PASSAGE TO READ:
- - -
Next they build a smallest-prime-factor sieve up to \(N\). For each prime \(p\ge 5\), they determine whether \(7\) is a quadratic residue using Euler's criterion, choose the correct upper bound for \(g(p)\), and reduce that bound by testing prime divisors. The exceptional prime \(7\) is handled separately at the base level, and then every prime order is lifted through \(p^2,p^3,\dots\) with the rule from Step 3.

Finally, for each \(n\le N\) with \(\gcd(n,6)=1\), the sieve provides the factorization of \(n\). The implementation looks up the cached order for each prime power, takes their \(\operatorname{lcm}\), and adds the result to the running total.

Complexity Analysis

Let the search limit be \(N\). Building the smallest-prime-factor sieve costs \(O(N\log\log N)\) time and \(O(N)\) memory. Factoring each admissible \(n\) then takes \(O(\log N)\) time on average. The prime and prime-power preprocessing requires repeated binary exponentiation for a modest number of candidate divisors, so the overall running time is close to \(O(N\log N)\) in practice, with \(O(N)\) memory for the sieve and cached prime-power orders.
- - -
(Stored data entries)
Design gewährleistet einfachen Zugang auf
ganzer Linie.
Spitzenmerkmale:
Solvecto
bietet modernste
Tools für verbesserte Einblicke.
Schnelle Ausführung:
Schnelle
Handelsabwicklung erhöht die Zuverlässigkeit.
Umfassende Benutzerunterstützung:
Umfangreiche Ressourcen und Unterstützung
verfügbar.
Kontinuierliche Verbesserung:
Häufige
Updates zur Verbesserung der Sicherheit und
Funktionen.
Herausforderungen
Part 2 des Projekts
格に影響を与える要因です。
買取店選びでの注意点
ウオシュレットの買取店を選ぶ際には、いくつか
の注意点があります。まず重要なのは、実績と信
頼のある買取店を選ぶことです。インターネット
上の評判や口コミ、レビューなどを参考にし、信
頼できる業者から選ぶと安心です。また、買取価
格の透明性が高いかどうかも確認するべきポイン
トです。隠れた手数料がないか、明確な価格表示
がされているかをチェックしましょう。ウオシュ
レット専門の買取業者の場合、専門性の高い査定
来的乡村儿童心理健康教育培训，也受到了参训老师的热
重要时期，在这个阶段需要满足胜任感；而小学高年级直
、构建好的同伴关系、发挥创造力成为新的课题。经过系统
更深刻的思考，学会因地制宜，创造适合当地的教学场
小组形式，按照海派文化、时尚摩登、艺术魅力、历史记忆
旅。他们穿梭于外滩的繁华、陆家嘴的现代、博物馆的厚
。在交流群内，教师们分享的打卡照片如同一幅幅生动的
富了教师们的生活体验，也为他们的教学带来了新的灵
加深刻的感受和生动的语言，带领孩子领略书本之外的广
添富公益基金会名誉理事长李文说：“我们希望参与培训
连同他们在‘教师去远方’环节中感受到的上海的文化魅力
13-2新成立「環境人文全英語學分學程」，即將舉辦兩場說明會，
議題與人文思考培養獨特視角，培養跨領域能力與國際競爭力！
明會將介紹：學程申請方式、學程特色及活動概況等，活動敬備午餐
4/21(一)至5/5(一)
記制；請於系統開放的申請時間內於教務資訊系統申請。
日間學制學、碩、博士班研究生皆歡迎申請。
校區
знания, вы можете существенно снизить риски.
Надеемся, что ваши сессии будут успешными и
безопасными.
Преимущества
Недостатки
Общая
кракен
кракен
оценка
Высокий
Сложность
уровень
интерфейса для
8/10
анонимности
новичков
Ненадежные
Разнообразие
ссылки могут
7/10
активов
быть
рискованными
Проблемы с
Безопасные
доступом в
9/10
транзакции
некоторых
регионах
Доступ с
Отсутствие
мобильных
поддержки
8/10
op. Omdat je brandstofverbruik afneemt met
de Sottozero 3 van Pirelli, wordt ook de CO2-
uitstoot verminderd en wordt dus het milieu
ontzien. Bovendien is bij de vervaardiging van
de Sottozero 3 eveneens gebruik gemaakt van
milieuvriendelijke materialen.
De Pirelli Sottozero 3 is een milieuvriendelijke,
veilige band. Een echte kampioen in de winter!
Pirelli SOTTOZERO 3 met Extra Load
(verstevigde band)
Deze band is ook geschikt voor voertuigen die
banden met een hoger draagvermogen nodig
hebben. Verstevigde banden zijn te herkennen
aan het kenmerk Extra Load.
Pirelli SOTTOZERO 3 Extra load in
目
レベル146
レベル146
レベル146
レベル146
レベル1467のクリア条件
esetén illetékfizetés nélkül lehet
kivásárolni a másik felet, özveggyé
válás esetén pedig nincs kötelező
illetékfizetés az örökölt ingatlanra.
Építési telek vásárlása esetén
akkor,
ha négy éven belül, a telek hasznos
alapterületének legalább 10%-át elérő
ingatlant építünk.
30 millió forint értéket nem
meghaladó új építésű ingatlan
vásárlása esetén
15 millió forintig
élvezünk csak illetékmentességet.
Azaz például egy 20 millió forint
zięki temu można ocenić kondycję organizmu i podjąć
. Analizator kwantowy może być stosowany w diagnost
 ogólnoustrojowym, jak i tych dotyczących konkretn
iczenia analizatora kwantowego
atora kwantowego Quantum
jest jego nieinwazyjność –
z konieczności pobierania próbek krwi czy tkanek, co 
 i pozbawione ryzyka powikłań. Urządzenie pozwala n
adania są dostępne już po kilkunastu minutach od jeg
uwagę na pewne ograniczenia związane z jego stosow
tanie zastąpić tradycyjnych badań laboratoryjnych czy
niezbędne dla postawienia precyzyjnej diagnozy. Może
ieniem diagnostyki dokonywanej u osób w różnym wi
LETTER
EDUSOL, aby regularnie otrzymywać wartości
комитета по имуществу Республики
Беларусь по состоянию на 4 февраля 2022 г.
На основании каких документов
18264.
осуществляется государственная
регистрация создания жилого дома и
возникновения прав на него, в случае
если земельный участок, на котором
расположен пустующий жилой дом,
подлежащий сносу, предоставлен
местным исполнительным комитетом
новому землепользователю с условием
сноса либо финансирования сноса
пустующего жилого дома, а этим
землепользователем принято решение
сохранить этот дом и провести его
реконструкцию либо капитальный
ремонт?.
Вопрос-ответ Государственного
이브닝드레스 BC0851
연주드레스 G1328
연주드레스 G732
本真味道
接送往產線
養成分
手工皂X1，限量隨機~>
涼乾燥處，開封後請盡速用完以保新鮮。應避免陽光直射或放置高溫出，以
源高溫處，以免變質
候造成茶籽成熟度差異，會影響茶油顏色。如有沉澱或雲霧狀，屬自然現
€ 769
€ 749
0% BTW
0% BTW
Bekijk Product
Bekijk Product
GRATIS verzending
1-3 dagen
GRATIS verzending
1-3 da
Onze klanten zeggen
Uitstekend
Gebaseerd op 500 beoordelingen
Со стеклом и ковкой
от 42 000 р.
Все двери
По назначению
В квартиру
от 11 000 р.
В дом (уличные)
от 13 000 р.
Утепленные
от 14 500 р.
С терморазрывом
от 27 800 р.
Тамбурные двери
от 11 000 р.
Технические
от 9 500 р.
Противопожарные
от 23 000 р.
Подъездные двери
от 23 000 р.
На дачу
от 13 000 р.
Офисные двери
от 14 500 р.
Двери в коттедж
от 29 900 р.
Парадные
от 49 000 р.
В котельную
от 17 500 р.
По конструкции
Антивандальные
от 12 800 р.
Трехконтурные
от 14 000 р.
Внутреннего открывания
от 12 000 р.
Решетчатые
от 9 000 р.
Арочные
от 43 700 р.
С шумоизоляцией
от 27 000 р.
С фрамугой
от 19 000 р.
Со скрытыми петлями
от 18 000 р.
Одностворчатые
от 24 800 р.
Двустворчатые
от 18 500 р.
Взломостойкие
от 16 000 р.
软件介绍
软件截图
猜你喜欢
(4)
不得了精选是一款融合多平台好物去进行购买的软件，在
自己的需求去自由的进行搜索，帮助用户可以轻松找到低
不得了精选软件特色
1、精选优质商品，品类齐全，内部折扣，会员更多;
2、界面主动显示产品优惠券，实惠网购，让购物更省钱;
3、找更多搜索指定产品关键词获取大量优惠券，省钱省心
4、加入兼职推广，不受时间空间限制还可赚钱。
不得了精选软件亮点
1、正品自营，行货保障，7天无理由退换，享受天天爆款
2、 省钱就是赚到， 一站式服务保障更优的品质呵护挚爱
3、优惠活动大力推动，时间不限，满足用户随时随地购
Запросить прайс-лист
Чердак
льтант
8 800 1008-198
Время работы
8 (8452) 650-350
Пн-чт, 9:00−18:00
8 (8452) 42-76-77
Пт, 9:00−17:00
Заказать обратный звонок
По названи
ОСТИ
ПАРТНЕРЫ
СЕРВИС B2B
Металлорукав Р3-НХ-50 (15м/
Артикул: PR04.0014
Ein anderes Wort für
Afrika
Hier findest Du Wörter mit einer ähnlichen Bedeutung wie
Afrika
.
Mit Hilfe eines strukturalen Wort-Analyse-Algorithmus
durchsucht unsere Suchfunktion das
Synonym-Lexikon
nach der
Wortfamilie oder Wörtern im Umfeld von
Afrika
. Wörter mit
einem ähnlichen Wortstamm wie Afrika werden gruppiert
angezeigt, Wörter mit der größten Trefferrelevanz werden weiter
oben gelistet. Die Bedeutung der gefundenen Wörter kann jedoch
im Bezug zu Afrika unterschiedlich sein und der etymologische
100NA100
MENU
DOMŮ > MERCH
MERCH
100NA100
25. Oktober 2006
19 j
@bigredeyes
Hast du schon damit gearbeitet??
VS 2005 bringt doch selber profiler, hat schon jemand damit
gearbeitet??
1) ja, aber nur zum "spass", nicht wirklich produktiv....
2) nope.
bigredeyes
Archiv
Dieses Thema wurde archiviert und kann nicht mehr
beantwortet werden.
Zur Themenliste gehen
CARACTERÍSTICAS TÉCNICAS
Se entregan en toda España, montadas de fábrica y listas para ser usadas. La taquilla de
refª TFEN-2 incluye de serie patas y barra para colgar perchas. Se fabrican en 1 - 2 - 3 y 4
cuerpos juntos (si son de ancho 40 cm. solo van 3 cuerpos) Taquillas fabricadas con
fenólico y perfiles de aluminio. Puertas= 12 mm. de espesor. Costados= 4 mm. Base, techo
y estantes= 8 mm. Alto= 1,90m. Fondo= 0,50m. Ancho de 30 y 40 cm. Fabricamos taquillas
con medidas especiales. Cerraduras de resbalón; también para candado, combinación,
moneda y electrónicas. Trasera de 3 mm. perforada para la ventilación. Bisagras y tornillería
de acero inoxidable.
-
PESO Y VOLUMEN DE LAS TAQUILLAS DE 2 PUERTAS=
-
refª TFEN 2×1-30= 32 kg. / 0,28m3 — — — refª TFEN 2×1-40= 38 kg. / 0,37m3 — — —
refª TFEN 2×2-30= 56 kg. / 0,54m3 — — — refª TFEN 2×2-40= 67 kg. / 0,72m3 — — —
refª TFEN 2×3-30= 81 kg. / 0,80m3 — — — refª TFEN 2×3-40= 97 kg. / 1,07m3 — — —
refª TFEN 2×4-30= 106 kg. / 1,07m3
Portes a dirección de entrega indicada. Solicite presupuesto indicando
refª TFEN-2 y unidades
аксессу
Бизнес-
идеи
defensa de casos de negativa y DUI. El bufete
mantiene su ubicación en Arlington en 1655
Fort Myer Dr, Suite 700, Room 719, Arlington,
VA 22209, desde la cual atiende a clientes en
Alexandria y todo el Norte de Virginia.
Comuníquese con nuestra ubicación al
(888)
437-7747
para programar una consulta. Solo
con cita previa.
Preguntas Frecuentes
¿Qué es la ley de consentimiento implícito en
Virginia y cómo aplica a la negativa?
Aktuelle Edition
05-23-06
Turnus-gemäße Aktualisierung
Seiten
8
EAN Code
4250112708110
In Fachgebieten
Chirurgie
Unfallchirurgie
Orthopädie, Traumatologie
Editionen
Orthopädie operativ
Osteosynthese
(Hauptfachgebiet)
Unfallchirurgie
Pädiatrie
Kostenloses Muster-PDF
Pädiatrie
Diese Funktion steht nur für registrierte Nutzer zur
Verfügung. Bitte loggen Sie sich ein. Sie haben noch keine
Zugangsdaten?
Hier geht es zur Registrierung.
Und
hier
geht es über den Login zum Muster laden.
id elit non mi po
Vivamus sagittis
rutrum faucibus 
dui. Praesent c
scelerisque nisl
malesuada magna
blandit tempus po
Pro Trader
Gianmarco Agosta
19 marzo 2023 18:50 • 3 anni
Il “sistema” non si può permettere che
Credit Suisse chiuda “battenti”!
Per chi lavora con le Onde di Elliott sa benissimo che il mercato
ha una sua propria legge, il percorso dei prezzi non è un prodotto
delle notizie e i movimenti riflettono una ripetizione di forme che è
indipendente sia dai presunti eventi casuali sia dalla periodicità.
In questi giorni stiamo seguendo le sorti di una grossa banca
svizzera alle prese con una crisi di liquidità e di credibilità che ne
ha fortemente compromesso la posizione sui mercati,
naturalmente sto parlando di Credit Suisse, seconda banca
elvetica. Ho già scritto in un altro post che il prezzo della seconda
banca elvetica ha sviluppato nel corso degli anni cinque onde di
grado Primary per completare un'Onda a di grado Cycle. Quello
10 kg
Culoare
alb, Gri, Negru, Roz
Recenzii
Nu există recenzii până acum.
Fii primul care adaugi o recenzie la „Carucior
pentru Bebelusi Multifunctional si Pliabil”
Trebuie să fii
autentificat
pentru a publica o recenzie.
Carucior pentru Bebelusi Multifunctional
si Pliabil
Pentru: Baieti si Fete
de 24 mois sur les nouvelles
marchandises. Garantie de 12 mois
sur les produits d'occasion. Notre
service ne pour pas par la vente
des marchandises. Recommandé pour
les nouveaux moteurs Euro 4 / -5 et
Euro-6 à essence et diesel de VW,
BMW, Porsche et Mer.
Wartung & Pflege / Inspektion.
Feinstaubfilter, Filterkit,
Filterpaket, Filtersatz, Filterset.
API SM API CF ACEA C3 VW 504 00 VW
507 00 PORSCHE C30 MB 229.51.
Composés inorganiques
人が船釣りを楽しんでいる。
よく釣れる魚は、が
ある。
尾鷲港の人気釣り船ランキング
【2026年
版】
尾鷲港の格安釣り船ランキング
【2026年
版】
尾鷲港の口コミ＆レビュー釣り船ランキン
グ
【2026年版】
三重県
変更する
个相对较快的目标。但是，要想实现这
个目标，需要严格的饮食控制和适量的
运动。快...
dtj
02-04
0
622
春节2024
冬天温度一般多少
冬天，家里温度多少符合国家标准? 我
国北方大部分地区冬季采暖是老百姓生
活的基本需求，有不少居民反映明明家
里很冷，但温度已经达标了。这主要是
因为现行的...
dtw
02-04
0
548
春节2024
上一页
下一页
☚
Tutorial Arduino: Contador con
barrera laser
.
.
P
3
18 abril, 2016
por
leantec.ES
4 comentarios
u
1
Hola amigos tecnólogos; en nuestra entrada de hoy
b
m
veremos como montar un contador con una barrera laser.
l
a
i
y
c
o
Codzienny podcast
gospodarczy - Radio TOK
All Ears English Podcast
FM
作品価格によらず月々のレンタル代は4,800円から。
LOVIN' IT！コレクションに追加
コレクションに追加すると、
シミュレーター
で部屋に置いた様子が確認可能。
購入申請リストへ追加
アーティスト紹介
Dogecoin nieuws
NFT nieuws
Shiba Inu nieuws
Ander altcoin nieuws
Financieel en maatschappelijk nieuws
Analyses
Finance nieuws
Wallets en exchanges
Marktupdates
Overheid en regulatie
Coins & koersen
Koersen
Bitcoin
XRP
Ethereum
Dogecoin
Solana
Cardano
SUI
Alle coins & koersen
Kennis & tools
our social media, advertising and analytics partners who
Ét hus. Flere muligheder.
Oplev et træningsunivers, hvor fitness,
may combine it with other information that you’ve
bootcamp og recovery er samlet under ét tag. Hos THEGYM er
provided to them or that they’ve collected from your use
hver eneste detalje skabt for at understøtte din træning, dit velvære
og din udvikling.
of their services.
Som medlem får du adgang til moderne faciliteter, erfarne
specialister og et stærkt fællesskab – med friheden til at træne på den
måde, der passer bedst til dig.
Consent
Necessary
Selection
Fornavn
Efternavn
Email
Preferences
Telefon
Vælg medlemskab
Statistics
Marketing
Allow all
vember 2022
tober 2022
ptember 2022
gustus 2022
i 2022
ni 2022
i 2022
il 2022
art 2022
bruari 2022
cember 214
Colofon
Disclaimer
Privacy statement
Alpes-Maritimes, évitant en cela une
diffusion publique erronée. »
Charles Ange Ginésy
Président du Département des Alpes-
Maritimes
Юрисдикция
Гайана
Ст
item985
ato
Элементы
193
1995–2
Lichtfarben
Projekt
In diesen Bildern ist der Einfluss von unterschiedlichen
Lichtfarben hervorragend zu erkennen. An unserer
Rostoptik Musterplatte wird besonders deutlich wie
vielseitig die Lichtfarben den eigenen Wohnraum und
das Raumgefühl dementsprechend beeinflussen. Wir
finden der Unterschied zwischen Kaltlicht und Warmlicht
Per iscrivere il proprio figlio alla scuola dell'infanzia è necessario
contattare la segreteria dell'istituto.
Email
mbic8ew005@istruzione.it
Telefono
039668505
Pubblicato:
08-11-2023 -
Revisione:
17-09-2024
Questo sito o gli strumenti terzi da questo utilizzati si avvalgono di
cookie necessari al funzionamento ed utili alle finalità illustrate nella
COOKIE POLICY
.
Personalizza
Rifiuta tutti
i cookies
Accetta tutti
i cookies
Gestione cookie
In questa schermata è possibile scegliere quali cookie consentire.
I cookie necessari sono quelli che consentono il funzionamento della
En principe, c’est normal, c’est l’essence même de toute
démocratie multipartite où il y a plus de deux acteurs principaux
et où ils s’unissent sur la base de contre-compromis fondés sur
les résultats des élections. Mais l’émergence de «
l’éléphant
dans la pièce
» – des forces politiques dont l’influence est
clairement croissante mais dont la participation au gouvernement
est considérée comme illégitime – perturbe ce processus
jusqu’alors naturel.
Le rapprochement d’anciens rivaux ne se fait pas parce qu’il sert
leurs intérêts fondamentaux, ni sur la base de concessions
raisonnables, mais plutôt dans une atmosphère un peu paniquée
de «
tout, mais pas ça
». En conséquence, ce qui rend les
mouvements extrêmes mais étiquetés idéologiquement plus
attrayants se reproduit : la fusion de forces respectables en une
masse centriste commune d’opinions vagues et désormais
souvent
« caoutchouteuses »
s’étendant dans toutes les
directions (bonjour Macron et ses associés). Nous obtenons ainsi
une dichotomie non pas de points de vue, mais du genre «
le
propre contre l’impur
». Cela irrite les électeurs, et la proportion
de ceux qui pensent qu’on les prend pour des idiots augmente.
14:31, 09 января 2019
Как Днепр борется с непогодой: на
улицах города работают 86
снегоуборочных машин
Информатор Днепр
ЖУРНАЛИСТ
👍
- - -
WHAT YOU WILL DO:
Reproduce verbatim the part of the sieve passage from "Let the search" up to and including "cached prime-power orders.". The material is not required here.

WRITTEN RESPONSE:
Let the search limit be \(N\). Building the smallest-prime-factor sieve costs \(O(N\log\log N)\) time and \(O(N)\) memory. Factoring each admissible \(n\) then takes \(O(\log N)\) time on average. The prime and prime-power preprocessing requires repeated binary exponentiation for a modest number of candidate divisors, so the overall running time is close to \(O(N\log N)\) in practice, with \(O(N)\) memory for the sieve and cached prime-power orders.